You can train users to remember passwords with less violent behavior-modification methods. The most effective password-memorization technique I've found is creating passwords by using the first letter of each word of a sentence that the user can remember. You'll need to use a sentence that has some proper nouns and numbers so that this technique produces a complex password with upper-case letters and nonletter characters. You can let users come up with their own sentences, but I've had better success assigning users passwords based on a sentence of my choosing. Assigning passwords this way carries the added benefit of the enjoyment you get by forcing users to mentally recite your brutally honest observations about their personality or appearance. Of course, if you have one of those irksome corporate security policies that says you shouldn't know everyone's password (like you can't just run a password cracker, right?), then you might have to look at other alternatives.
Enter the automated password reset tool. Let's think about it. Resetting a user's password is a pretty mundane, clerical process: Authenticate the person requesting the password reset, find his or her account, and reset its password. Why not automate this? A variety of self-service password reset solutions are already on the market to take this burden off your shoulders, and it's not hard to justify the cost when you consider the savings in IT staff time. Solutions on the market provide various methods for letting users reset their own passwords, from Web-based applications to telephone-based systems. Some of the players include Avatier Password Station and M-Tech Information Technology's P-Synch. Just do a Web search for "password reset self-service" and you're on your way.
Protecting Laptop Data
Protection of laptop data is receiving increasing scrutiny from legislators and the media. When an organization loses a laptop containing customers' personal information, the organization is in for some hefty unexpected costs associated with notifying each customer of the security breach as well as the more-difficult-to-quantify costs of bad press and loss of good will.
I've watched this problem and the technologies designed to address the risk of stolen or lost laptops for years. Many solutions have caused more problems in terms of stability or administration than they were worth. Other solutions slowed down systems or were too impractical because they depended on users to encrypt or decrypt files or manage encryption keys. I've used Windows Encrypting File System (EFS) for my clients, but drawbacks and instance, EFS doesn't support whole-volume encryption, so data can leak out from unencrypted folders.

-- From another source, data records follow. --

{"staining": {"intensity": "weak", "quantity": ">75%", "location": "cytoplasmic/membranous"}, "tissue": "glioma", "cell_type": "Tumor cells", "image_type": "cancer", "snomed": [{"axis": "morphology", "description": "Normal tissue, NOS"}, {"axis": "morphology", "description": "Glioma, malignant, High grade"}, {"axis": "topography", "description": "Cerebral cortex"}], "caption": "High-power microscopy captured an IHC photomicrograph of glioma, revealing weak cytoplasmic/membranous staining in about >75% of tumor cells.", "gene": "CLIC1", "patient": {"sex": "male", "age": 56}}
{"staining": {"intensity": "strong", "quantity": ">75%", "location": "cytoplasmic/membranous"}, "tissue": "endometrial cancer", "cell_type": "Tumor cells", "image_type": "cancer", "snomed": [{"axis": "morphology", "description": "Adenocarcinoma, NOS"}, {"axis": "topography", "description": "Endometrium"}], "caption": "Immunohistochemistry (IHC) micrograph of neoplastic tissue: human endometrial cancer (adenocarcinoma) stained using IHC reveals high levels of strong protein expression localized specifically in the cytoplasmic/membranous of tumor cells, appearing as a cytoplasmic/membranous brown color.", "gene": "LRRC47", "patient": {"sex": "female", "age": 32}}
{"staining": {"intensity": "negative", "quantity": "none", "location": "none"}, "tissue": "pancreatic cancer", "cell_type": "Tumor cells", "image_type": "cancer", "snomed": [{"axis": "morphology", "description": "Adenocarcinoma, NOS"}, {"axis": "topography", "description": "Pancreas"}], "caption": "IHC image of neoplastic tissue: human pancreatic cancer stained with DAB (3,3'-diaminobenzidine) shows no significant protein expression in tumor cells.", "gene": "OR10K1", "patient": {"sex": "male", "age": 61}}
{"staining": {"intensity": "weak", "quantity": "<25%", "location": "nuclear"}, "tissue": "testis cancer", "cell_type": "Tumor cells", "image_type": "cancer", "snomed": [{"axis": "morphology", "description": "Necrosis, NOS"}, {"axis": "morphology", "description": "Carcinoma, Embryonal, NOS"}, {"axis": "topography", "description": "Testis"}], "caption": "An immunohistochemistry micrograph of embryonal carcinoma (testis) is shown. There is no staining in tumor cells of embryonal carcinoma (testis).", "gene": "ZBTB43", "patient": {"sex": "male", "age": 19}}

Windows Vista's new BitLocker Drive Encryption feature for whole-volume encryption and its integration with the Trusted Platform Module (TPM) found in most business laptops today provides the best all-around solution for protecting data on laptops. In fact, I'd say BitLocker is the single biggest motivator for migrating your laptop fleet to Vista.
With BitLocker, you divide your hard drive into two volumes. One volume is very small (just a few megabytes) and initially left empty; you install Vista to the partition that occupies the rest of the drive. Then you enable BitLocker and wait for it to encrypt the entire large volume. BitLocker installs a bootstrap loader on the small volume, which is protected from tampering by the laptop's TPM. When the laptop is turned on, the TPM checks, through hashes stored in its tamper-resistant memory, whether the tiny bootstrap partition has been modified. If it hasn't, the TPM allows the bootstrapper to load. The bootstrapper retrieves the encryption key for the larger volume from the TPM and proceeds to boot Vista on the larger, encrypted volume. This description is a bit simplified, but the bottom line is that for the first time, we have laptop hardware, tamper-resistant key storage, and whole-volume encryption all integrated with the OS for the most transparent, best performing, and effective encryption solution I've seen to date. To learn more about BitLocker, see the Windows BitLocker Drive Encryption Step-by-Step Guide (http://www.microsoft.com/technet/windowsvista/library/c61f2a128ae6-4957-b031-97b4d762cf31.mspx).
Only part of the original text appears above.